#### Task instructions:
Print the data exactly. Pictures stay out.
•••
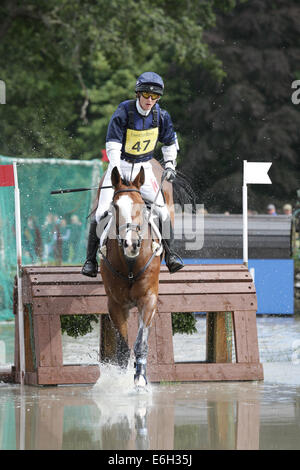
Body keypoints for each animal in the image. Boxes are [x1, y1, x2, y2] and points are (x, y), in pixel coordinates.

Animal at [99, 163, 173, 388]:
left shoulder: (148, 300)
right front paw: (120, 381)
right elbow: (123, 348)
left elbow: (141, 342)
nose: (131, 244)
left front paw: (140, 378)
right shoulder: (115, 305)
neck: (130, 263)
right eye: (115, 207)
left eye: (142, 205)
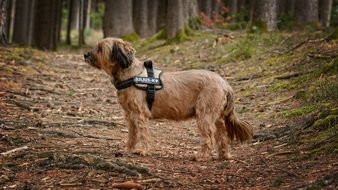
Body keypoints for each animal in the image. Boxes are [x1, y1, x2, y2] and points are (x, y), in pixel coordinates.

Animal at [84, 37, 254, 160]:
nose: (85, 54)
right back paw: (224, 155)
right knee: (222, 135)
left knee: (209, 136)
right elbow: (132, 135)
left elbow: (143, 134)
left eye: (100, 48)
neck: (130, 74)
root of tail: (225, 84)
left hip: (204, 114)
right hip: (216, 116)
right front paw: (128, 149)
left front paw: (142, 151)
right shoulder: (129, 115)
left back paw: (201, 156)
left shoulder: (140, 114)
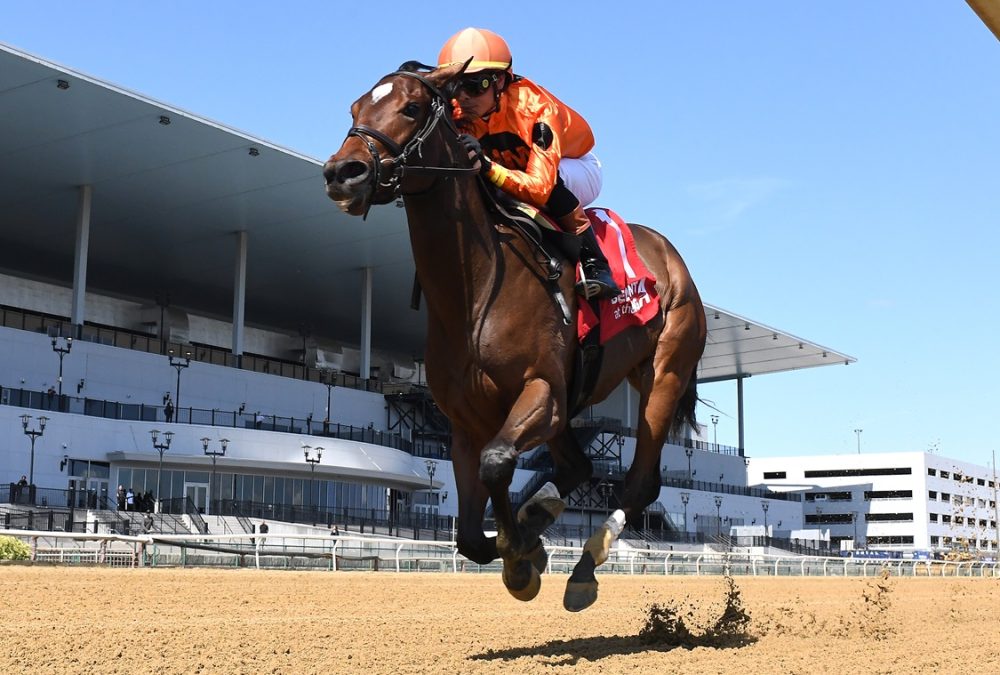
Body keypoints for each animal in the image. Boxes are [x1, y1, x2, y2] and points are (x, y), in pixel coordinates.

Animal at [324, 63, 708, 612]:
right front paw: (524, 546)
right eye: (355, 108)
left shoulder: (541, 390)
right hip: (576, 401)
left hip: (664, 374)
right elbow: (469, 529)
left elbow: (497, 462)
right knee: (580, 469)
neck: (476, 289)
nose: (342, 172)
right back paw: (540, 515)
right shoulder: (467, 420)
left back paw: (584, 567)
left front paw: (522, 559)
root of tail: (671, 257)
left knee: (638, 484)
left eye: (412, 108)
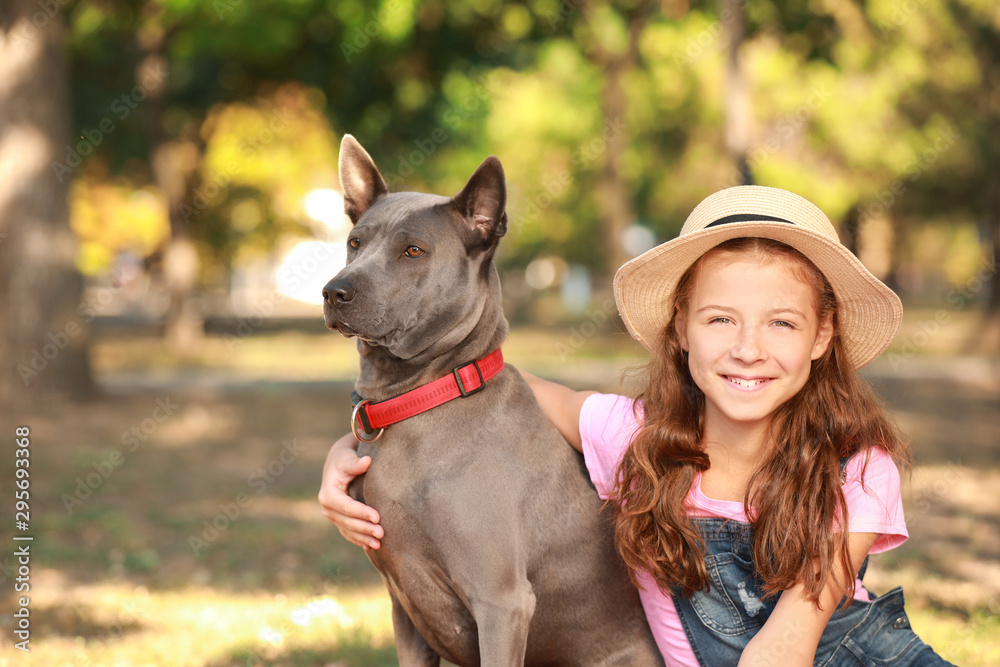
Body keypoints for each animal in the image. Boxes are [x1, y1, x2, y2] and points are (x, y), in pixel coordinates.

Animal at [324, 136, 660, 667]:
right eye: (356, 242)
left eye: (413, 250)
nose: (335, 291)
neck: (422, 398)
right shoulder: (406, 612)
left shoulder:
•••
#### Output of the exercise:
Body keypoints for each animal in the image. Boxes are [x1, y1, x2, y2] and points are (x, y), in pixel coordinates.

Animal at [99, 163, 173, 388]:
left shoulder: (148, 300)
right front paw: (120, 381)
right elbow: (123, 348)
left elbow: (141, 342)
nose: (131, 244)
left front paw: (140, 378)
right shoulder: (115, 305)
neck: (130, 263)
right eye: (115, 207)
left eye: (142, 205)
Body keypoints for each animal in the image. Boxes are [x1, y1, x2, y2] and points are (x, y), in pixel coordinates.

Animal at [84, 37, 254, 160]:
nose: (85, 54)
right back paw: (224, 155)
right knee: (222, 135)
left knee: (209, 136)
right elbow: (132, 135)
left elbow: (143, 134)
left eye: (100, 48)
neck: (130, 74)
root of tail: (225, 84)
left hip: (204, 114)
right hip: (216, 116)
right front paw: (128, 149)
left front paw: (142, 151)
right shoulder: (129, 115)
left back paw: (201, 156)
left shoulder: (140, 114)
Body keypoints for each animal in the image. Boxes are [x1, y1, x2, y2] and points are (x, y), in pixel coordinates.

Animal at [324, 63, 708, 612]:
right front paw: (524, 546)
right eye: (355, 108)
left shoulder: (541, 390)
right hip: (576, 401)
left hip: (664, 374)
right elbow: (469, 529)
left elbow: (497, 462)
right knee: (580, 469)
neck: (476, 289)
nose: (342, 172)
right back paw: (540, 515)
right shoulder: (467, 420)
left back paw: (584, 567)
left front paw: (522, 559)
root of tail: (671, 257)
left knee: (638, 484)
left eye: (412, 108)
Body keypoints for each animal in the image. Boxes are [x1, y1, x2, y2] and points are (x, y), in pixel coordinates.

Animal at [324, 136, 660, 667]:
right eye: (356, 242)
left eye: (413, 250)
nose: (335, 291)
neck: (422, 398)
right shoulder: (406, 612)
left shoulder:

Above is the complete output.